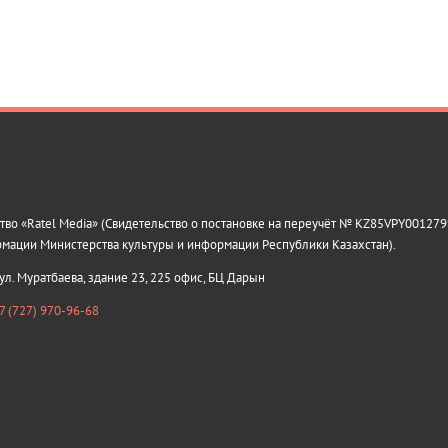
о «Ratel Media» (Свидетельство о постановке на переучёт № KZ85VPY0012799
рмации Министерства культуры и информации Республики Казахстан).
 ул. Муратбаева, здание 23, 225 офис, БЦ Дарын
7 (727) 970-96-68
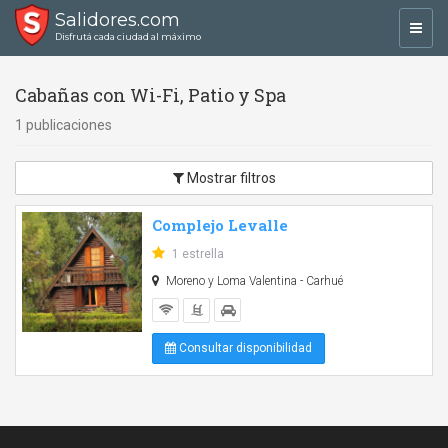
Salidores.com
Toggl
Disfrutá cada ciudad al máximo
navig
Cabañas con Wi-Fi, Patio y Spa
1 publicaciones
Mostrar filtros
Complejo Levalle
1 estrella
Moreno y Loma Valentina - Carhué
Consultar disponibilidad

-*-*-

* [ASSIGNED TASK]: From the first line to the last, print the records exactly; leave out the pictures.

* [EXERCISE RESULT]:
о «Ratel Media» (Свидетельство о постановке на переучёт № KZ85VPY0012799
рмации Министерства культуры и информации Республики Казахстан).
 ул. Муратбаева, здание 23, 225 офис, БЦ Дарын
7 (727) 970-96-68
Salidores.com
Toggl
Disfrutá cada ciudad al máximo
navig
Cabañas con Wi-Fi, Patio y Spa
1 publicaciones
Mostrar filtros
Complejo Levalle
1 estrella
Moreno y Loma Valentina - Carhué
Consultar disponibilidad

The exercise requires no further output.